A Multi-Scale Image Segmentation Algorithm Based on the Cloud Model
Weihong Cui +, Zequn Guan and Kun Qin
School of Remote Sensing and Information Engineering, Wuhan University, 129 Luoyu Road, Wuhan 430079, P.R. China
Abstract. A new method of image segmentation based on cloud model theory is proposed in this paper. A major contribution of this work is to add uncertainty of image to the segmentation algorithm. Segmentation is realized in three stages. First, we use cloud model theory to transform the image’s qualitative model to its quantitative model (concept tree). Second, we use climbing policy to get different level concepts which represent different level objects. At last, determine which concept each pixel belongs to. Such process will generate a scale-space hierarchical tree that induces segmentation without a priori knowledge.
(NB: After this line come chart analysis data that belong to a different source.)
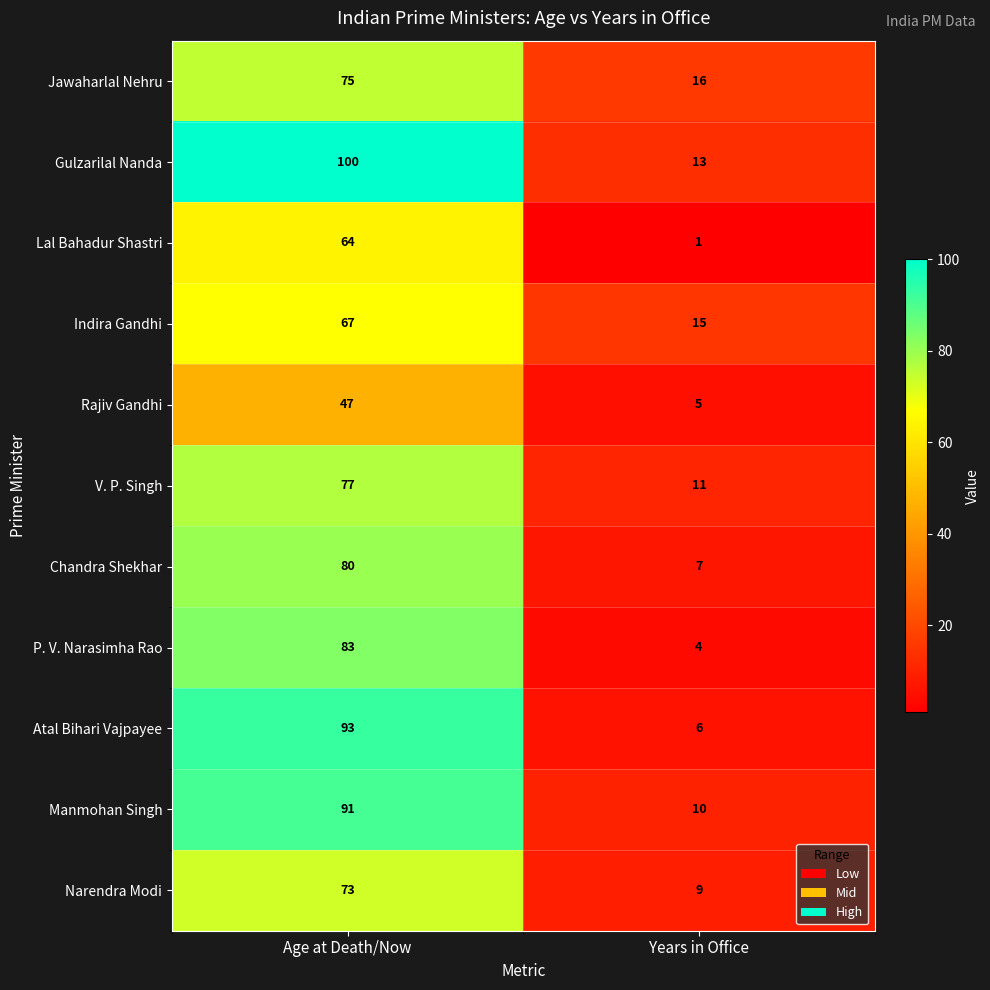

List the series in order of their peak value, lowest first.

Rajiv Gandhi, Lal Bahadur Shastri, Indira Gandhi, Narendra Modi, Jawaharlal Nehru, V. P. Singh, Chandra Shekhar, P. V. Narasimha Rao, Manmohan Singh, Atal Bihari Vajpayee, Gulzarilal Nanda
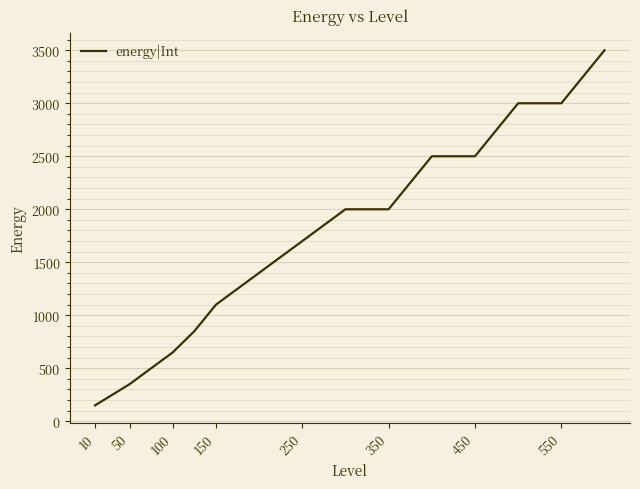

What is the minimum value shown in the chart?

150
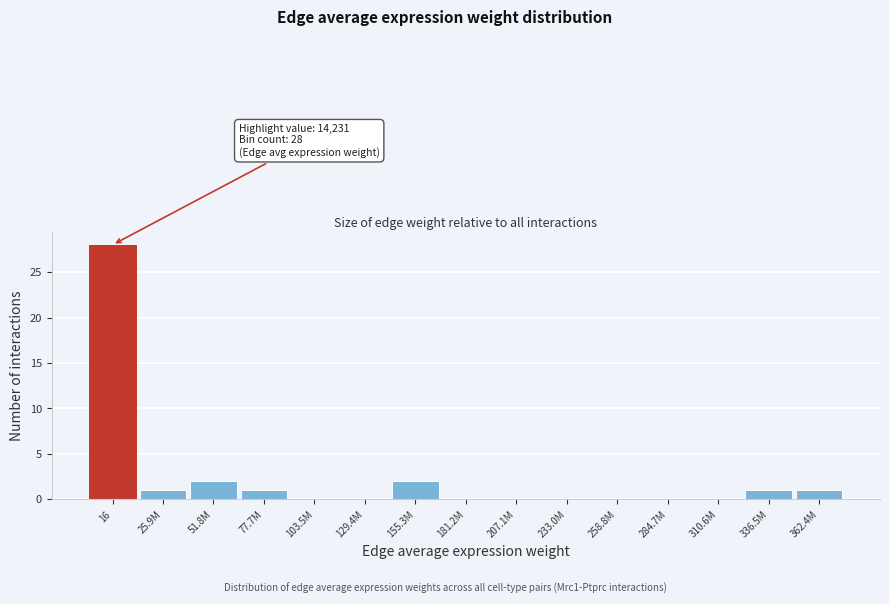

Reading right to left, list all the values displayed in this chart.

362.4M=1	336.5M=1	310.6M=0	284.7M=0	258.8M=0	233.0M=0	207.1M=0	181.2M=0	155.3M=2	129.4M=0	103.5M=0	77.7M=1	51.8M=2	25.9M=1	16=28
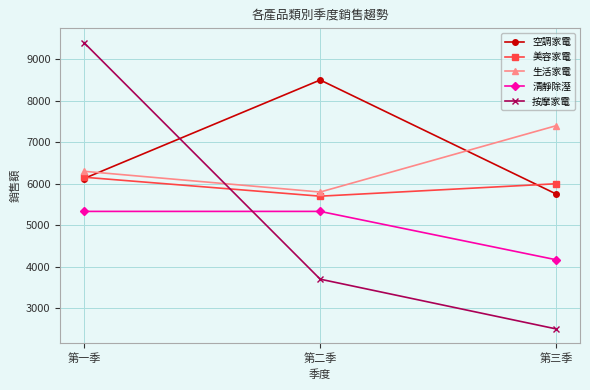

At which category is the sum across all series the highest?

第一季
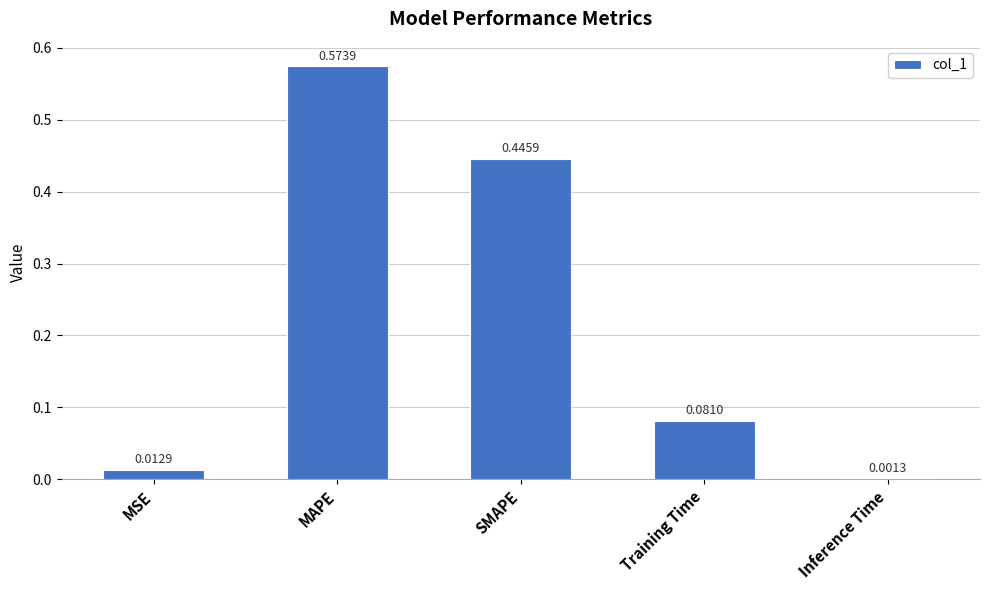

What is the sum of the values at SMAPE and MAPE?

1.0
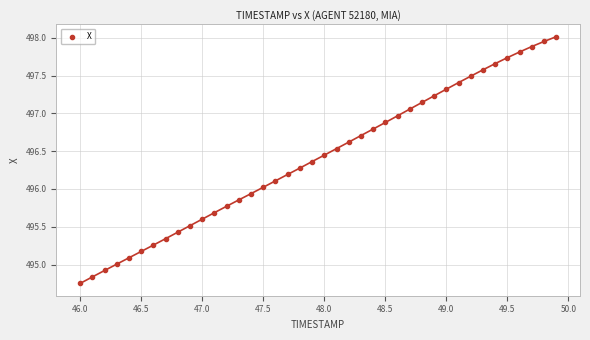

What is the range of Y values (max minus min)?

3.3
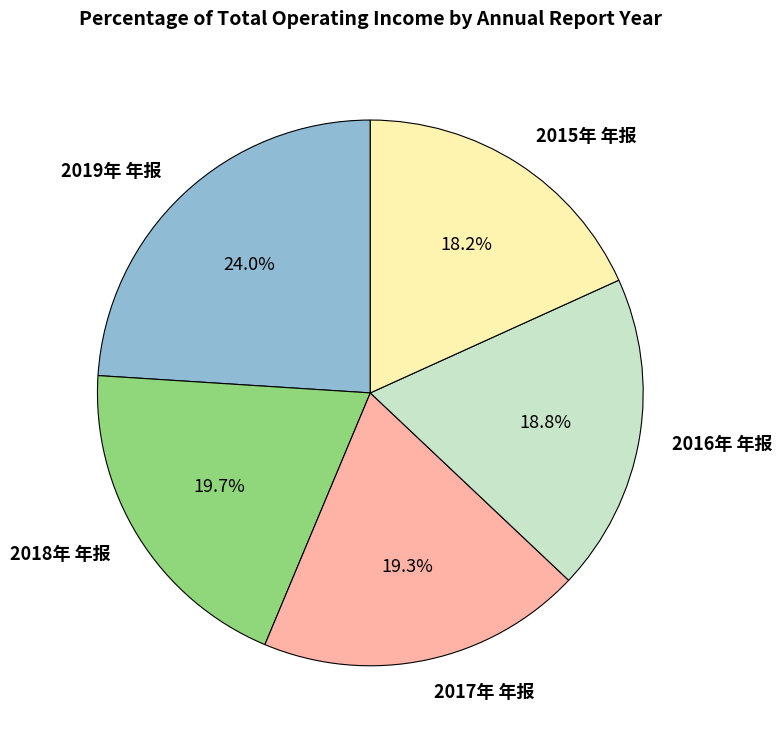

Does 2015年 年报 represent more than half of the total?

No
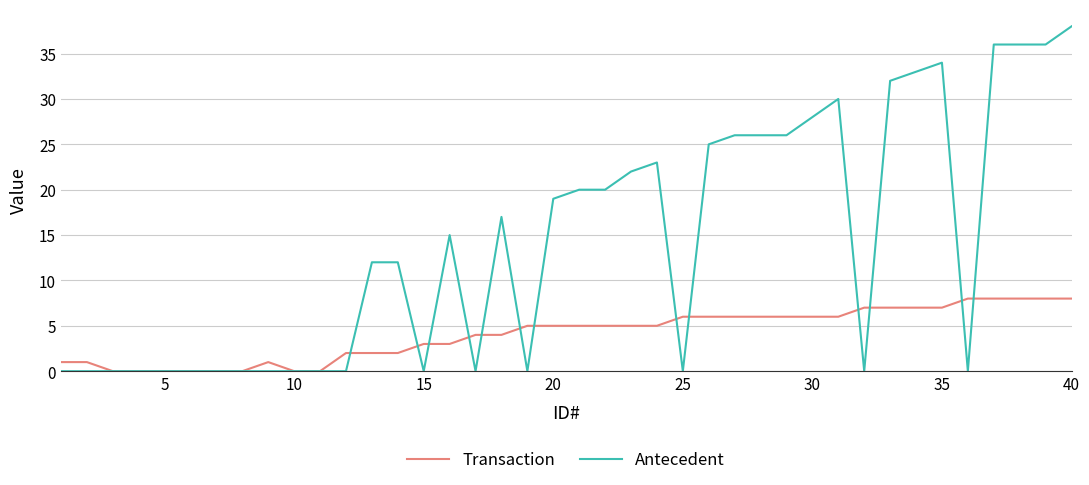

Which series has the largest total across all categories?

Antecedent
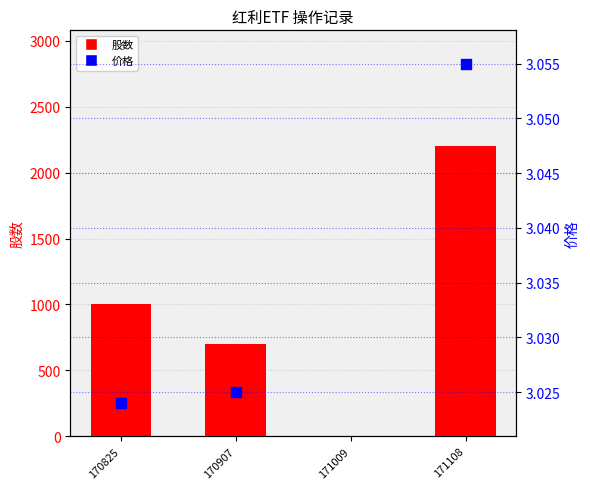

Which series reaches the minimum Y coordinate?

股数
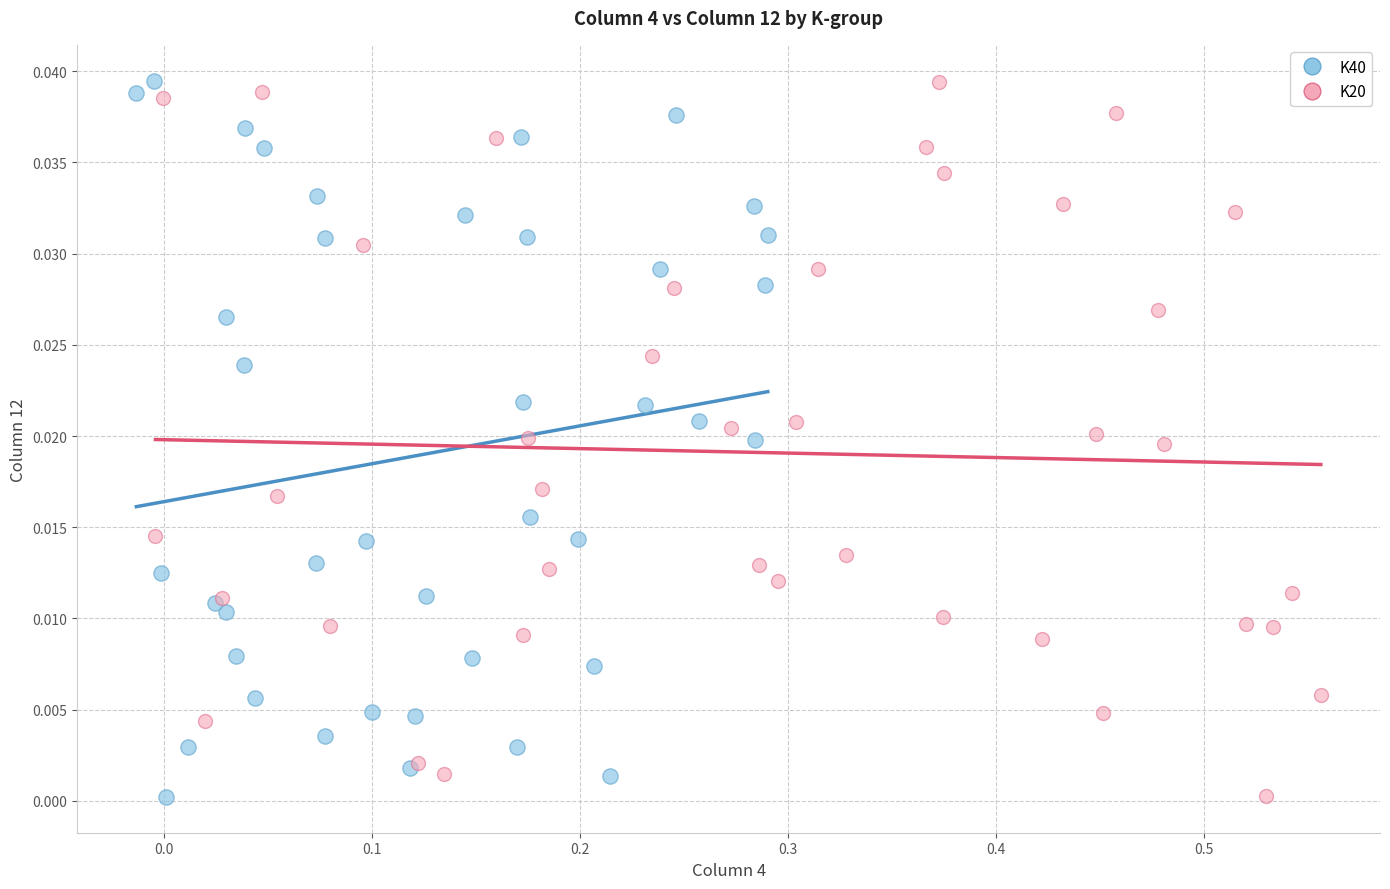

What are all the series names shown in the legend?

K40, K20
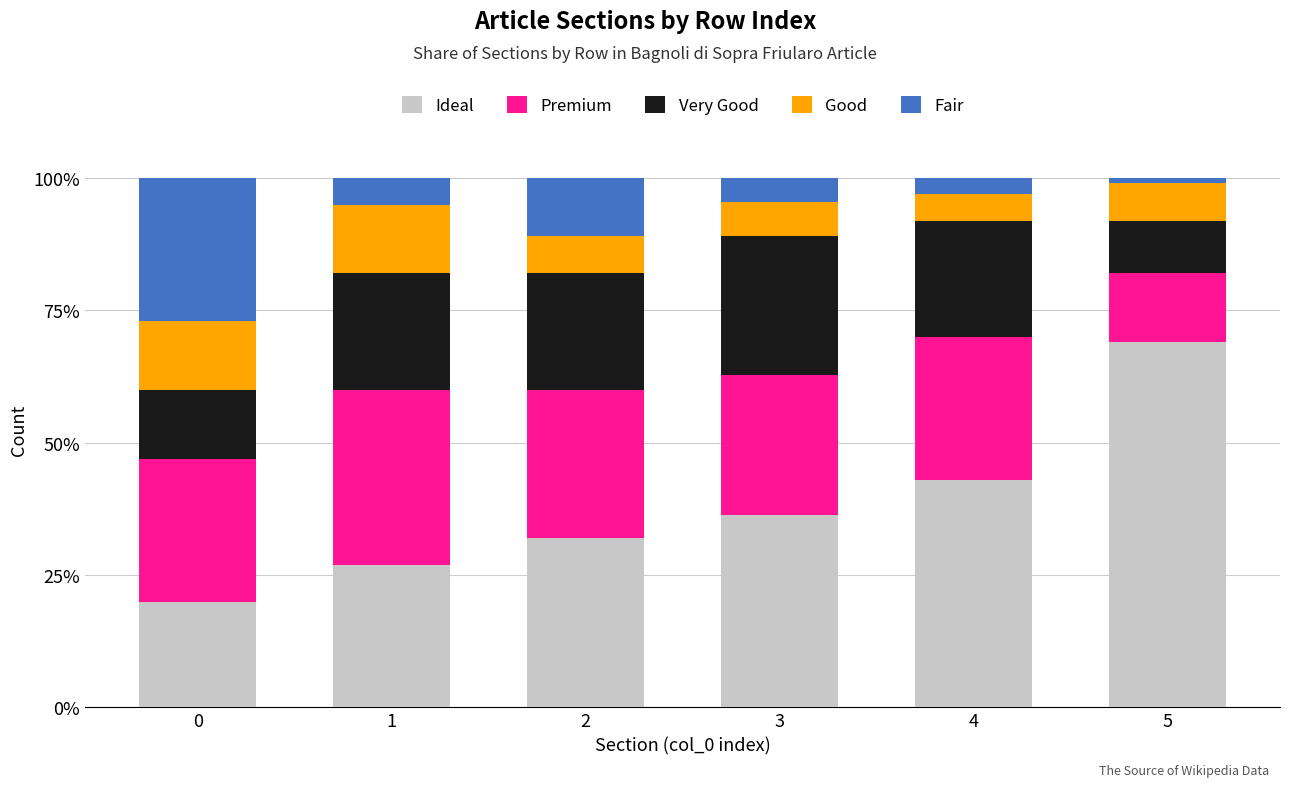

What is the total value across all series at 1?

100.0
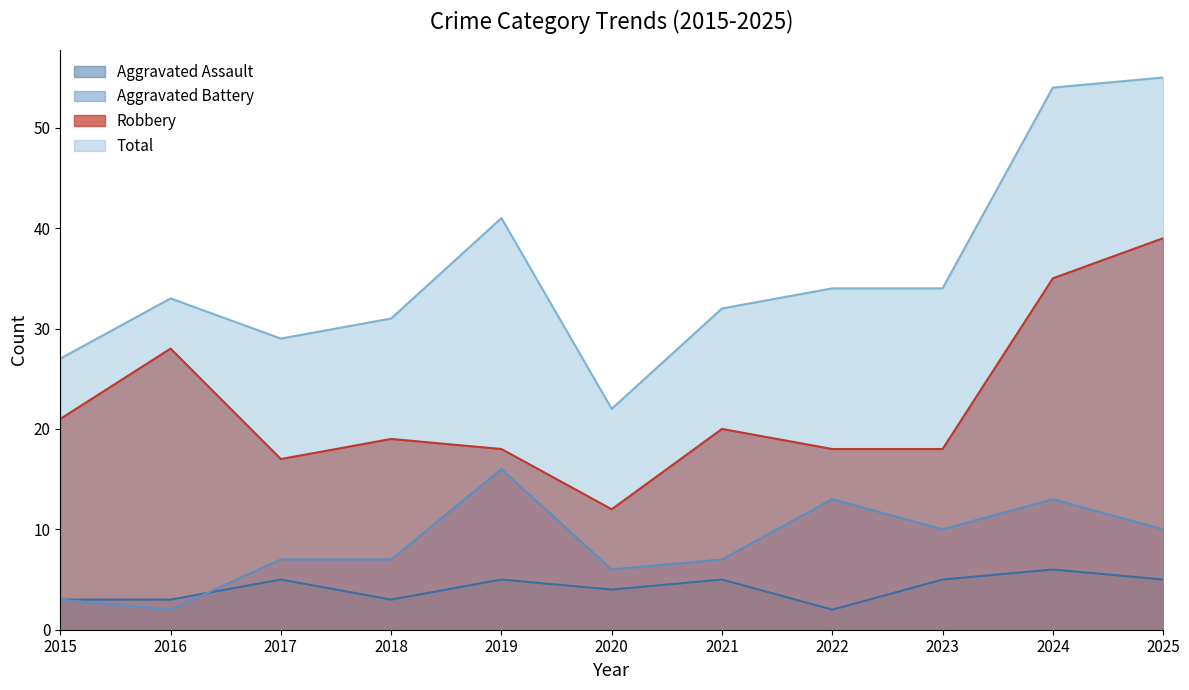

Count the Aggravated Assault values in the range 3 to 5.

9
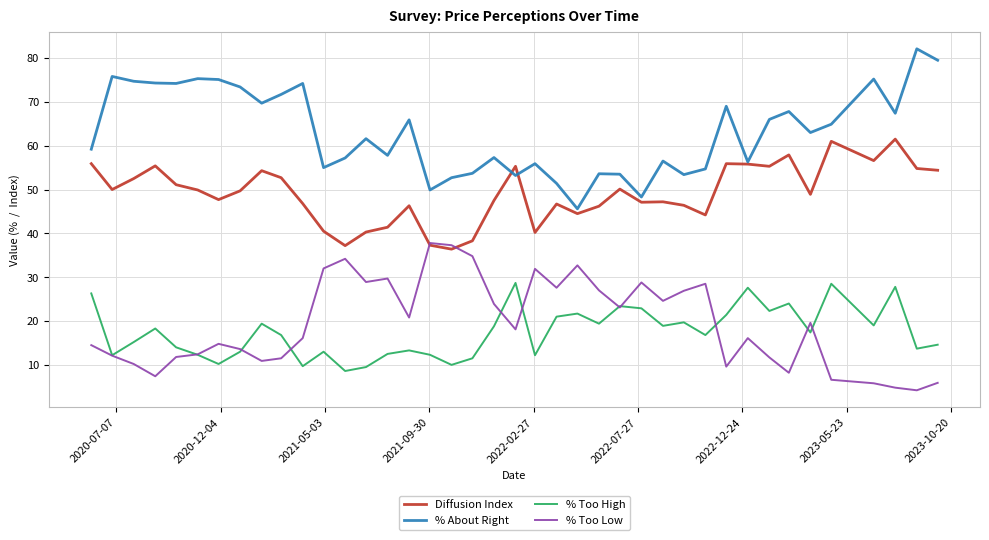

What is the minimum value for % Too High?

8.6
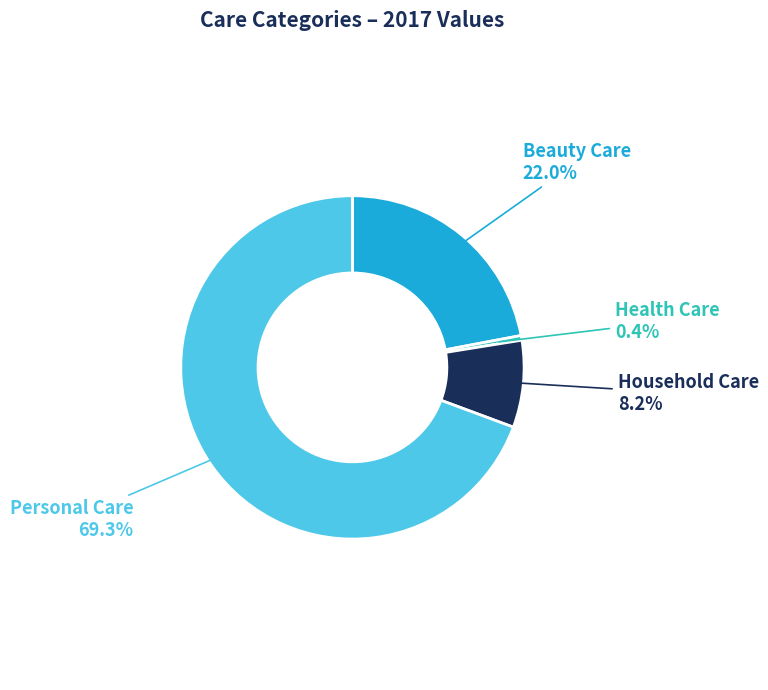

To the nearest percent, what is the average slice percentage?

25%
Experimental results based on natural images with respect to the concept tree and segmentation proved this multi-scale image segmentation algorithm can get different levels objects very well and good at resolving the edges of different objects which have uncertainty to objects.
Keywords: multi-scale, image segmentation, uncertainty, cloud model, concept tree
In: Wan, Y. et al. (eds) Proceeding of the 8th international symposium on spatial accuracy assessment in natural resources and environmental sciences, World Academic Union (Press).